軽度難聴を有しながら、英語授業開始時点から長文読解の困難が顕在化した女児の学習困難についての教育心理学事例問題です。
(分野:教育に関する心理学)
正答は「KABC-Ⅱ」です。

選択肢1. Conners3

ADHDの症状(不注意・多動・衝動性)を評価する行動評定尺度です。本事例の困難は注意・多動ではなく言語理解・認知処理の問題であり、またADHDを疑う記述も示されていないため不適切です。

選択肢2. KABC−Ⅱ

認知処理過程と学習能力を測定する個別式知能検査で、「継次処理・同時処理・計画・学習」という認知処理様式と「語彙・読み・書き・算数」という習得度の両面を評価できます。非言語性課題を含むため難聴児にも適用しやすく、本事例の条件に合致します。

選択肢3. SCT

未完成の文章を自由に完成させる投影法の心理検査で、パーソナリティ・対人関係・情緒面を評価します。

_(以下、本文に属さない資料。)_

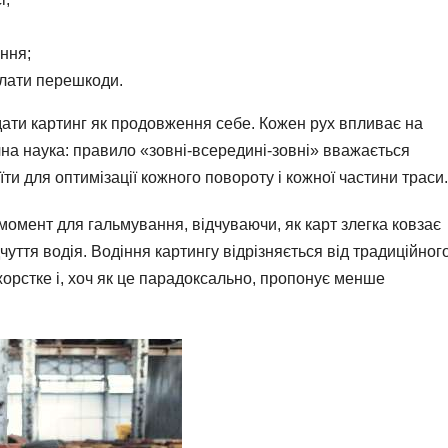
ння;
олати перешкоди.
ядати картинг як продовження себе. Кожен рух впливає на
чна наука: правило «зовні-всередині-зовні» вважається
и для оптимізації кожного повороту і кожної частини траси.
омент для гальмування, відчуваючи, як карт злегка ковзає
уття водія. Водіння картингу відрізняється від традиційног
жорстке і, хоч як це парадоксально, пропонує менше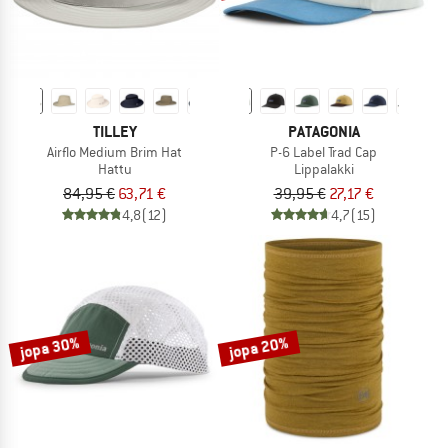
TILLEY
PATAGONIA
Airflo Medium Brim Hat
P-6 Label Trad Cap
Hattu
Lippalakki
84,95 €
63,71 €
39,95 €
27,17 €
4,8
(12)
4,7
(15)
jopa 30%
jopa 20%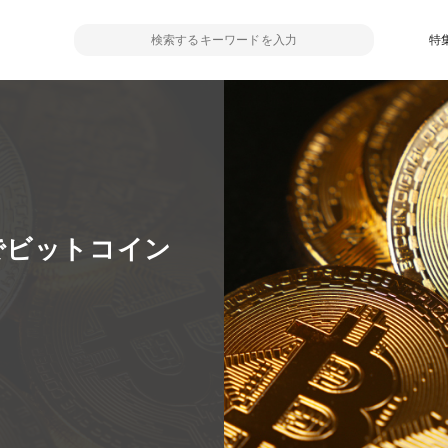
特
でビットコイン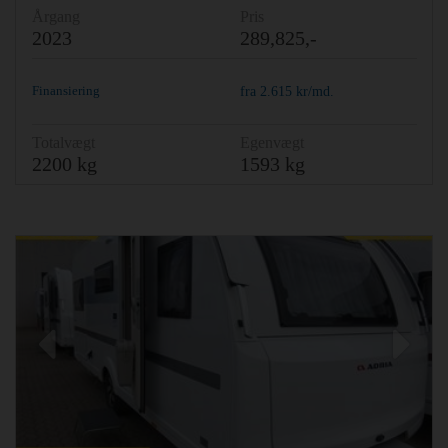
Årgang
Pris
2023
289,825,-
Finansiering
fra
2.615
kr/md.
Totalvægt
Egenvægt
2200 kg
1593 kg
Previous
Ne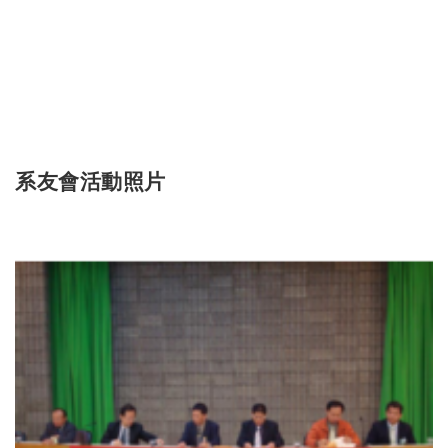
系友會活動照片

学習上の認知処理能力の把握を目的とする本事例には適応外のため不適切です。

選択肢4. Vineland−Ⅱ

コミュニケーション・日常生活・社会性・運動という適応行動領域を評価する尺度で、主に知的障害・発達障害の適応機能把握に用いられます。本事例の主訴は学習上の認知処理困難であり、適応行動の評価は問題の核心と合致しないため不適切です。

選択肢5. WMS−R

言語性・視覚性・注意・遅延再生など記憶機能を包括的に評価する検査です。記憶障害が疑われる事例には有用ですが、本事例の困難は記憶の問題ではなく言語理解・認知処理の問題であるため不適切です。

まとめ

本問のポイントは「語彙は年齢相応(絵画語い発達検査)なのに読解・抽象表現が困難」という情報から、語彙以外の認知処理過程の問題を疑いKABC-IIを選択できるかです。難聴という条件から聴覚的負荷の少ない非言語課題を含む検査が適切という視点も重要です。